Minister Cannot Intervene to Defend Parsonage Tax Exemption

Michael Stephan

The Ninth Circuit answered an important tax law question involving the Establishment Clause and civil procedure this week in Freedom from Religion Foundation v. Rodgers.  In short, the appellate court considered whether an individual who claims federal tax exemptions may intervene as of right in an action challenging the constitutionality of those exemptions.  Besides raising a pressing constitutional question about tax exceptions for ministers, Rodgers shows prospective litigants what it takes to intervene as of right on the side of the government.

The Freedom from Religion Foundation sued the IRS and the Secretary of the Treasury, alleging that the “parsonage exemption” violates the Establishment Clause of the United States Constitution.  This exemption allows “minister[s] of the gospel” to exclude and deduct various home-rental values and property payments from their gross incomes.  The Foundation sought a declaration deeming the exemption unconstitutional, as well as an injunction barring the government from allowing the exemption.

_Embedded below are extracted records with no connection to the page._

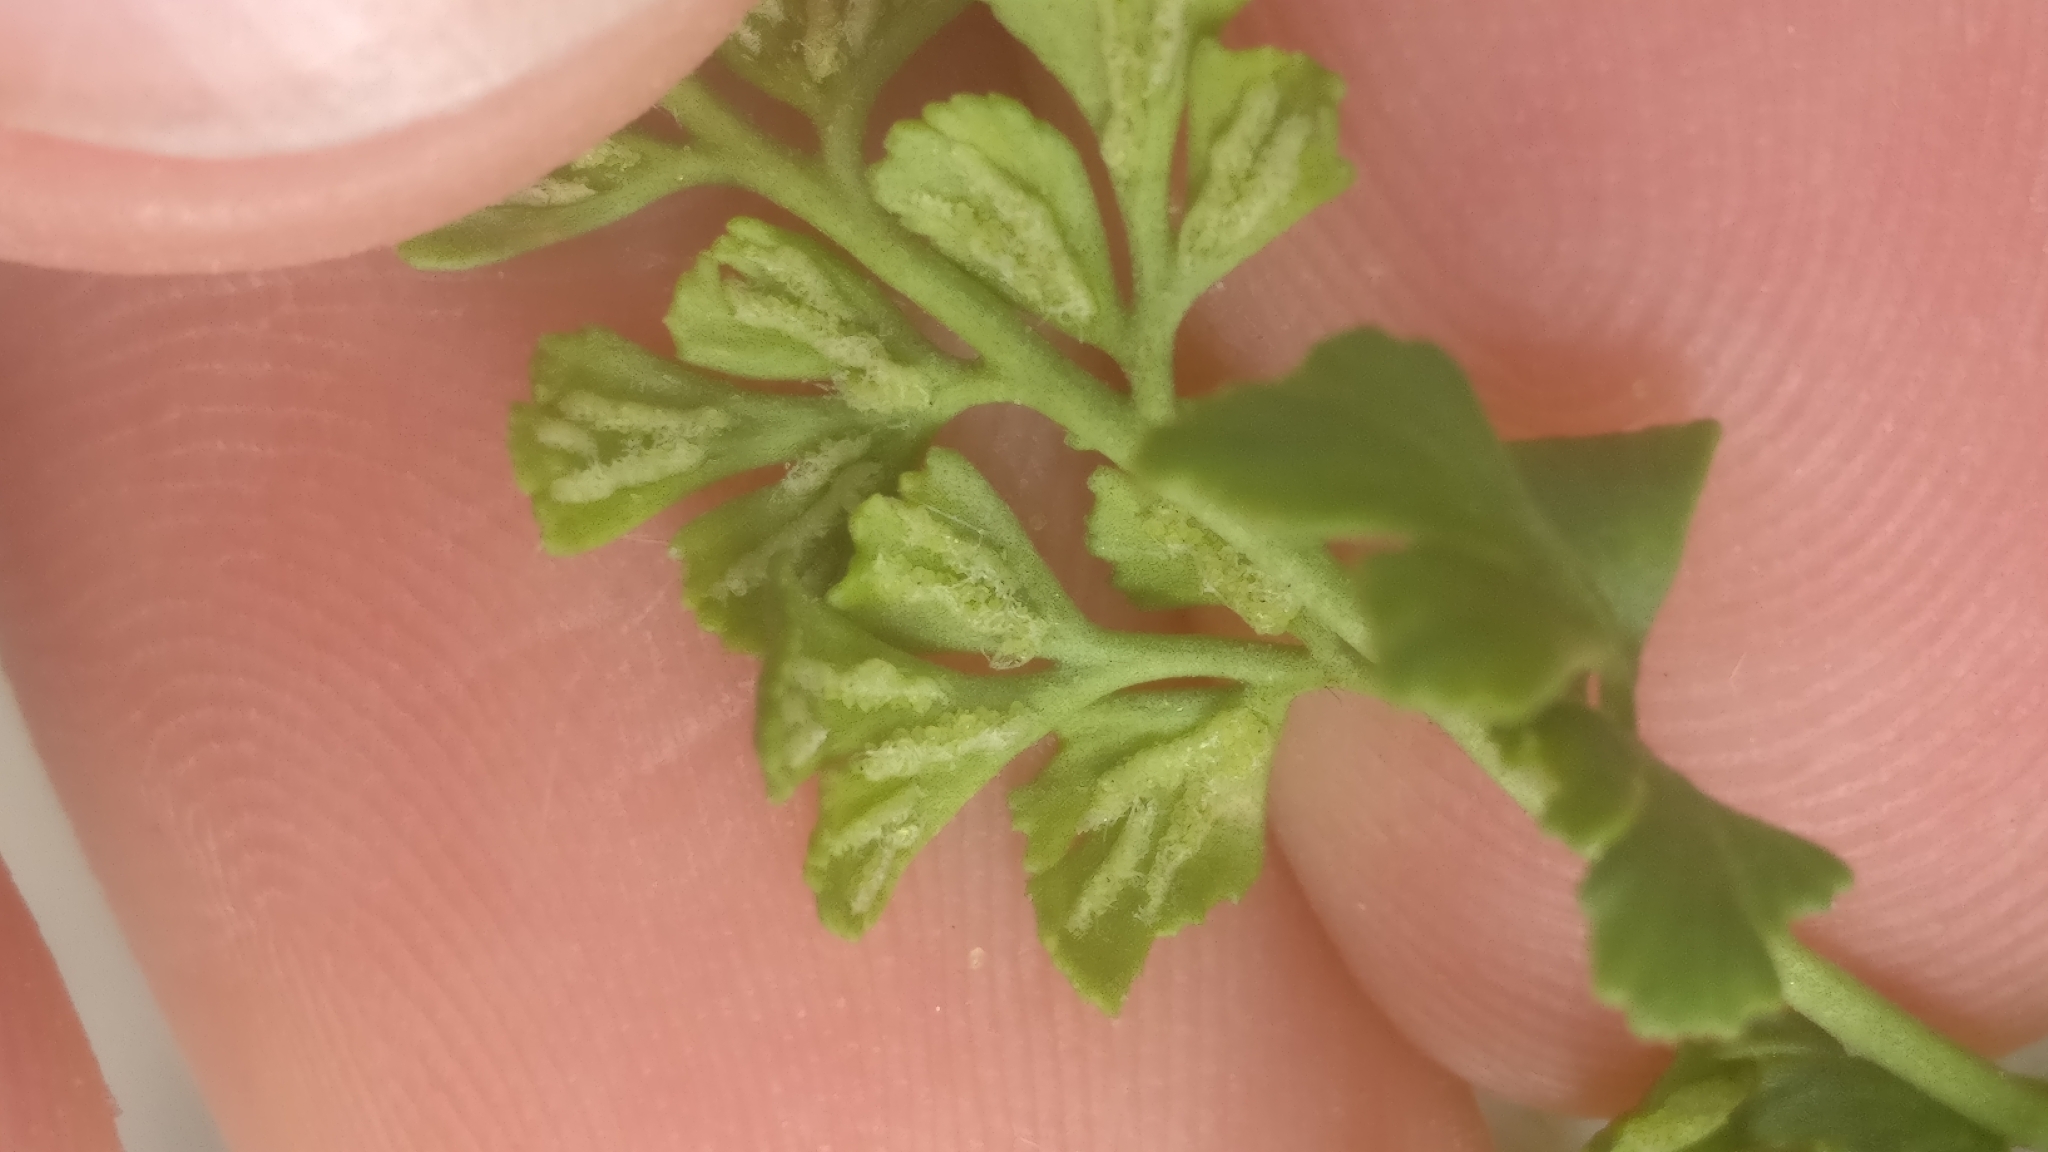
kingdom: Plantae
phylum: Tracheophyta
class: Polypodiopsida
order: Polypodiales
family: Aspleniaceae
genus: Asplenium
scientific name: Asplenium ruta-muraria
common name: Wall-rue
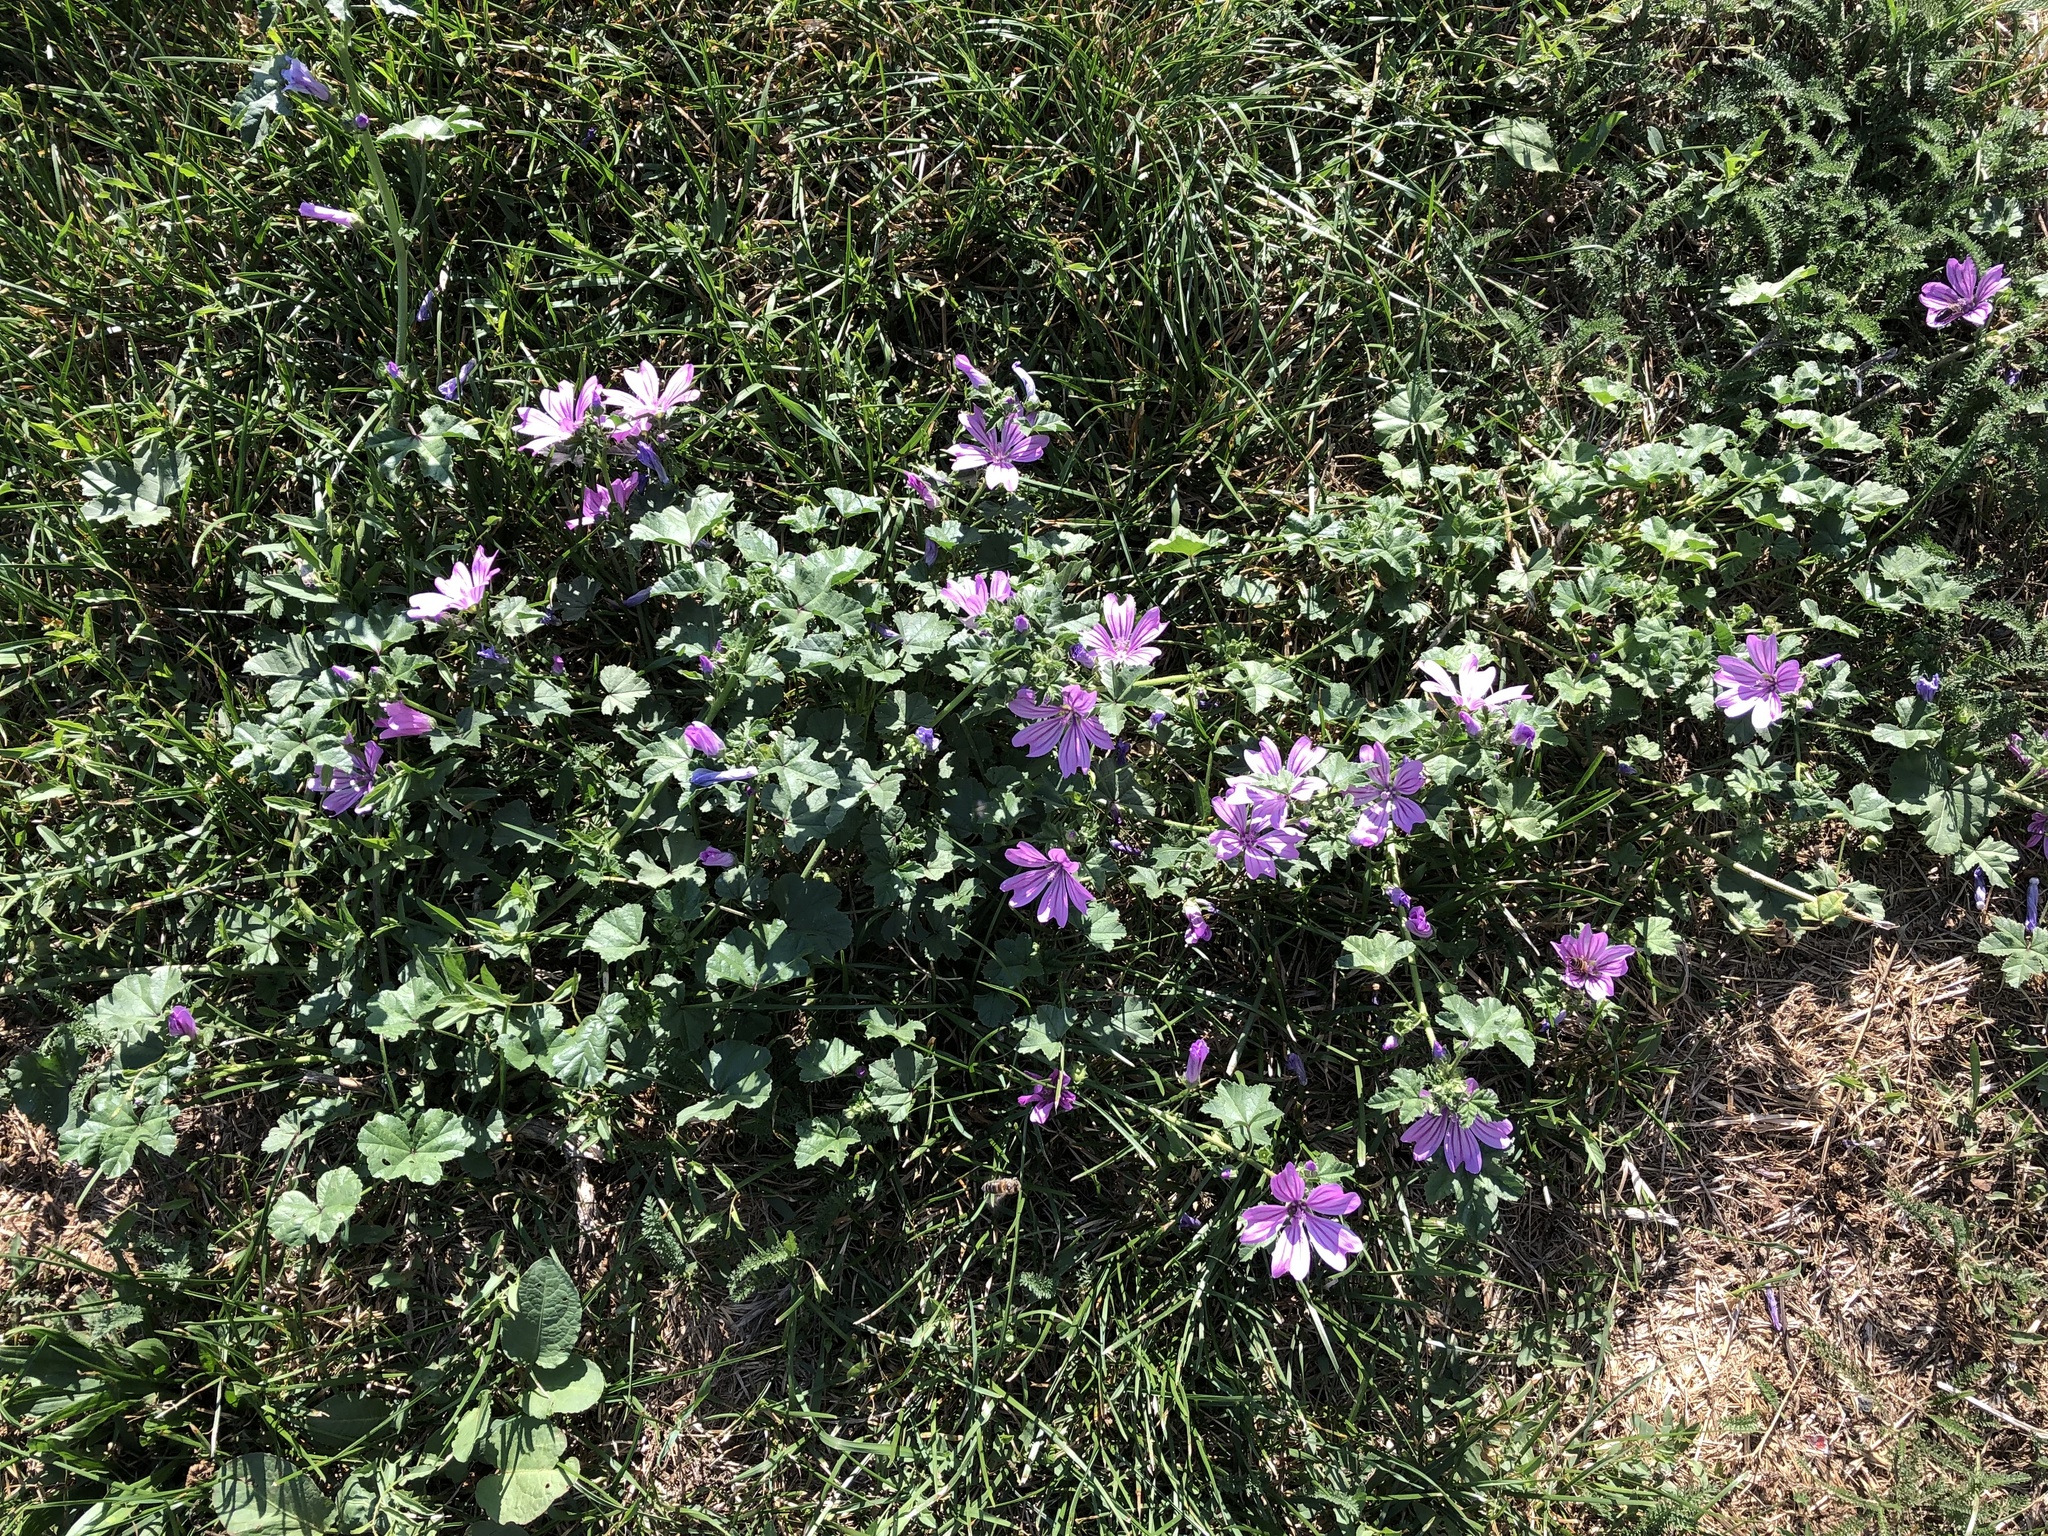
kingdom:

Michael Rodgers, a minister who regularly claims federal and state parsonage exemptions, moved to intervene as a defendant so that he could defend the constitutionality of the exemption himself.  Rodgers argued that the federal defendants didn’t share his ultimate objective of upholding the constitutionality of the exemption, and thus that he should be allowed to intervene as of right.  He argued that the federal defendants were actually interested in having the exemption struck down because of their interest in maximizing federal tax revenues.  Such an interest, alleged Rodgers, would lead the defendants to abandon key arguments in defense of the exemption and to decline to appeal an adverse ruling.

The district court disagreed, and it denied Rodgers’s petition.  On Monday, the Ninth Circuit affirmed.  The unanimous Ninth Circuit panel held that Rodgers “presented no evidence that would lead [it] to doubt that the federal defendants’ ultimate objective is to uphold the challenged statutes.”  Rodgers also presented no evidence that the federal defendants intended to botch their defense of the exemption or were unwilling to appeal an adverse ruling.  In sum, Rodgers’s conjectures as to the defendants’ interests and intentions were too speculative to warrant intervention as of right.

Despite this holding, however, Rodgers might still be allowed to join the suit as a defendant if the district court grants his motion for permissive intervention.